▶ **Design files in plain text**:
══════════
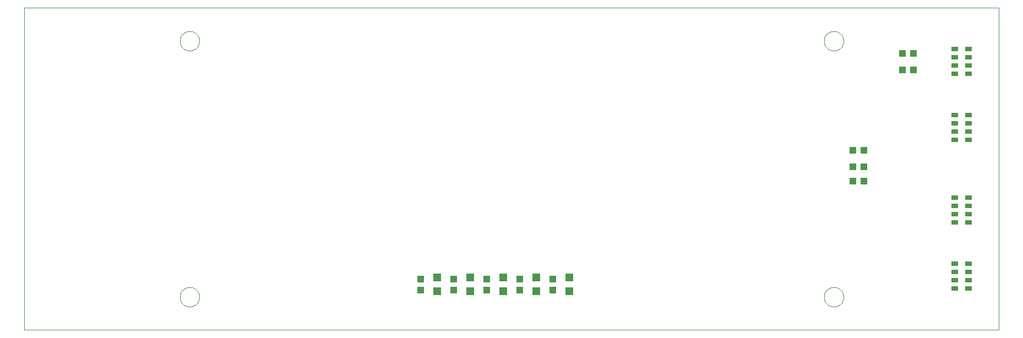
<source format=gtp>
G75*
G70*
%OFA0B0*%
%FSLAX24Y24*%
%IPPOS*%
%LPD*%
%AMOC8*
5,1,8,0,0,1.08239X$1,22.5*
%
%ADD10C,0.0000*%
%ADD11R,0.0394X0.0433*%
%ADD12R,0.0433X0.0394*%
%ADD13R,0.0472X0.0472*%
%ADD14R,0.0433X0.0295*%
D10*
X000655Y000907D02*
X000655Y020407D01*
X059655Y020407D01*
X059655Y000907D01*
X000655Y000907D01*
X010064Y002907D02*
X010066Y002955D01*
X010072Y003003D01*
X010082Y003050D01*
X010095Y003096D01*
X010113Y003141D01*
X010133Y003185D01*
X010158Y003227D01*
X010186Y003266D01*
X010216Y003303D01*
X010250Y003337D01*
X010287Y003369D01*
X010325Y003398D01*
X010366Y003423D01*
X010409Y003445D01*
X010454Y003463D01*
X010500Y003477D01*
X010547Y003488D01*
X010595Y003495D01*
X010643Y003498D01*
X010691Y003497D01*
X010739Y003492D01*
X010787Y003483D01*
X010833Y003471D01*
X010878Y003454D01*
X010922Y003434D01*
X010964Y003411D01*
X011004Y003384D01*
X011042Y003354D01*
X011077Y003321D01*
X011109Y003285D01*
X011139Y003247D01*
X011165Y003206D01*
X011187Y003163D01*
X011207Y003119D01*
X011222Y003074D01*
X011234Y003027D01*
X011242Y002979D01*
X011246Y002931D01*
X011246Y002883D01*
X011242Y002835D01*
X011234Y002787D01*
X011222Y002740D01*
X011207Y002695D01*
X011187Y002651D01*
X011165Y002608D01*
X011139Y002567D01*
X011109Y002529D01*
X011077Y002493D01*
X011042Y002460D01*
X011004Y002430D01*
X010964Y002403D01*
X010922Y002380D01*
X010878Y002360D01*
X010833Y002343D01*
X010787Y002331D01*
X010739Y002322D01*
X010691Y002317D01*
X010643Y002316D01*
X010595Y002319D01*
X010547Y002326D01*
X010500Y002337D01*
X010454Y002351D01*
X010409Y002369D01*
X010366Y002391D01*
X010325Y002416D01*
X010287Y002445D01*
X010250Y002477D01*
X010216Y002511D01*
X010186Y002548D01*
X010158Y002587D01*
X010133Y002629D01*
X010113Y002673D01*
X010095Y002718D01*
X010082Y002764D01*
X010072Y002811D01*
X010066Y002859D01*
X010064Y002907D01*
X049064Y002907D02*
X049066Y002955D01*
X049072Y003003D01*
X049082Y003050D01*
X049095Y003096D01*
X049113Y003141D01*
X049133Y003185D01*
X049158Y003227D01*
X049186Y003266D01*
X049216Y003303D01*
X049250Y003337D01*
X049287Y003369D01*
X049325Y003398D01*
X049366Y003423D01*
X049409Y003445D01*
X049454Y003463D01*
X049500Y003477D01*
X049547Y003488D01*
X049595Y003495D01*
X049643Y003498D01*
X049691Y003497D01*
X049739Y003492D01*
X049787Y003483D01*
X049833Y003471D01*
X049878Y003454D01*
X049922Y003434D01*
X049964Y003411D01*
X050004Y003384D01*
X050042Y003354D01*
X050077Y003321D01*
X050109Y003285D01*
X050139Y003247D01*
X050165Y003206D01*
X050187Y003163D01*
X050207Y003119D01*
X050222Y003074D01*
X050234Y003027D01*
X050242Y002979D01*
X050246Y002931D01*
X050246Y002883D01*
X050242Y002835D01*
X050234Y002787D01*
X050222Y002740D01*
X050207Y002695D01*
X050187Y002651D01*
X050165Y002608D01*
X050139Y002567D01*
X050109Y002529D01*
X050077Y002493D01*
X050042Y002460D01*
X050004Y002430D01*
X049964Y002403D01*
X049922Y002380D01*
X049878Y002360D01*
X049833Y002343D01*
X049787Y002331D01*
X049739Y002322D01*
X049691Y002317D01*
X049643Y002316D01*
X049595Y002319D01*
X049547Y002326D01*
X049500Y002337D01*
X049454Y002351D01*
X049409Y002369D01*
X049366Y002391D01*
X049325Y002416D01*
X049287Y002445D01*
X049250Y002477D01*
X049216Y002511D01*
X049186Y002548D01*
X049158Y002587D01*
X049133Y002629D01*
X049113Y002673D01*
X049095Y002718D01*
X049082Y002764D01*
X049072Y002811D01*
X049066Y002859D01*
X049064Y002907D01*
X049064Y018407D02*
X049066Y018455D01*
X049072Y018503D01*
X049082Y018550D01*
X049095Y018596D01*
X049113Y018641D01*
X049133Y018685D01*
X049158Y018727D01*
X049186Y018766D01*
X049216Y018803D01*
X049250Y018837D01*
X049287Y018869D01*
X049325Y018898D01*
X049366Y018923D01*
X049409Y018945D01*
X049454Y018963D01*
X049500Y018977D01*
X049547Y018988D01*
X049595Y018995D01*
X049643Y018998D01*
X049691Y018997D01*
X049739Y018992D01*
X049787Y018983D01*
X049833Y018971D01*
X049878Y018954D01*
X049922Y018934D01*
X049964Y018911D01*
X050004Y018884D01*
X050042Y018854D01*
X050077Y018821D01*
X050109Y018785D01*
X050139Y018747D01*
X050165Y018706D01*
X050187Y018663D01*
X050207Y018619D01*
X050222Y018574D01*
X050234Y018527D01*
X050242Y018479D01*
X050246Y018431D01*
X050246Y018383D01*
X050242Y018335D01*
X050234Y018287D01*
X050222Y018240D01*
X050207Y018195D01*
X050187Y018151D01*
X050165Y018108D01*
X050139Y018067D01*
X050109Y018029D01*
X050077Y017993D01*
X050042Y017960D01*
X050004Y017930D01*
X049964Y017903D01*
X049922Y017880D01*
X049878Y017860D01*
X049833Y017843D01*
X049787Y017831D01*
X049739Y017822D01*
X049691Y017817D01*
X049643Y017816D01*
X049595Y017819D01*
X049547Y017826D01*
X049500Y017837D01*
X049454Y017851D01*
X049409Y017869D01*
X049366Y017891D01*
X049325Y017916D01*
X049287Y017945D01*
X049250Y017977D01*
X049216Y018011D01*
X049186Y018048D01*
X049158Y018087D01*
X049133Y018129D01*
X049113Y018173D01*
X049095Y018218D01*
X049082Y018264D01*
X049072Y018311D01*
X049066Y018359D01*
X049064Y018407D01*
X010064Y018407D02*
X010066Y018455D01*
X010072Y018503D01*
X010082Y018550D01*
X010095Y018596D01*
X010113Y018641D01*
X010133Y018685D01*
X010158Y018727D01*
X010186Y018766D01*
X010216Y018803D01*
X010250Y018837D01*
X010287Y018869D01*
X010325Y018898D01*
X010366Y018923D01*
X010409Y018945D01*
X010454Y018963D01*
X010500Y018977D01*
X010547Y018988D01*
X010595Y018995D01*
X010643Y018998D01*
X010691Y018997D01*
X010739Y018992D01*
X010787Y018983D01*
X010833Y018971D01*
X010878Y018954D01*
X010922Y018934D01*
X010964Y018911D01*
X011004Y018884D01*
X011042Y018854D01*
X011077Y018821D01*
X011109Y018785D01*
X011139Y018747D01*
X011165Y018706D01*
X011187Y018663D01*
X011207Y018619D01*
X011222Y018574D01*
X011234Y018527D01*
X011242Y018479D01*
X011246Y018431D01*
X011246Y018383D01*
X011242Y018335D01*
X011234Y018287D01*
X011222Y018240D01*
X011207Y018195D01*
X011187Y018151D01*
X011165Y018108D01*
X011139Y018067D01*
X011109Y018029D01*
X011077Y017993D01*
X011042Y017960D01*
X011004Y017930D01*
X010964Y017903D01*
X010922Y017880D01*
X010878Y017860D01*
X010833Y017843D01*
X010787Y017831D01*
X010739Y017822D01*
X010691Y017817D01*
X010643Y017816D01*
X010595Y017819D01*
X010547Y017826D01*
X010500Y017837D01*
X010454Y017851D01*
X010409Y017869D01*
X010366Y017891D01*
X010325Y017916D01*
X010287Y017945D01*
X010250Y017977D01*
X010216Y018011D01*
X010186Y018048D01*
X010158Y018087D01*
X010133Y018129D01*
X010113Y018173D01*
X010095Y018218D01*
X010082Y018264D01*
X010072Y018311D01*
X010066Y018359D01*
X010064Y018407D01*
D11*
X050820Y011782D03*
X051490Y011782D03*
X051490Y010782D03*
X050820Y010782D03*
X053820Y016657D03*
X054490Y016657D03*
X054490Y017657D03*
X053820Y017657D03*
D12*
X051490Y009907D03*
X050820Y009907D03*
X032655Y003992D03*
X032655Y003322D03*
X030655Y003322D03*
X030655Y003992D03*
X028655Y003992D03*
X028655Y003322D03*
X026655Y003322D03*
X026655Y003992D03*
X024655Y003992D03*
X024655Y003322D03*
D13*
X025655Y003244D03*
X027655Y003244D03*
X029655Y003244D03*
X029655Y004070D03*
X027655Y004070D03*
X025655Y004070D03*
X031655Y004070D03*
X033655Y004070D03*
X033655Y003244D03*
X031655Y003244D03*
D14*
X056984Y003407D03*
X057826Y003407D03*
X057826Y003907D03*
X056984Y003907D03*
X056984Y004407D03*
X057826Y004407D03*
X057826Y004907D03*
X056984Y004907D03*
X056984Y007407D03*
X057826Y007407D03*
X057826Y007907D03*
X056984Y007907D03*
X056984Y008407D03*
X057826Y008407D03*
X057826Y008907D03*
X056984Y008907D03*
X056984Y012407D03*
X057826Y012407D03*
X057826Y012907D03*
X056984Y012907D03*
X056984Y013407D03*
X057826Y013407D03*
X057826Y013907D03*
X056984Y013907D03*
X056984Y016407D03*
X057826Y016407D03*
X057826Y016907D03*
X056984Y016907D03*
X056984Y017407D03*
X057826Y017407D03*
X057826Y017907D03*
X056984Y017907D03*
M02*

</source>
══════════
▶ **HOW TO COMPLETE THIS TASK**:
Copy range, inclusive: the line holding "X010833Y017843D01*" to the line holding "X010072Y018311D01*". Reproduce exactly those lines of the records above and no others.

▶ **RESPONSE BOX**:
X010833Y017843D01*
X010787Y017831D01*
X010739Y017822D01*
X010691Y017817D01*
X010643Y017816D01*
X010595Y017819D01*
X010547Y017826D01*
X010500Y017837D01*
X010454Y017851D01*
X010409Y017869D01*
X010366Y017891D01*
X010325Y017916D01*
X010287Y017945D01*
X010250Y017977D01*
X010216Y018011D01*
X010186Y018048D01*
X010158Y018087D01*
X010133Y018129D01*
X010113Y018173D01*
X010095Y018218D01*
X010082Y018264D01*
X010072Y018311D01*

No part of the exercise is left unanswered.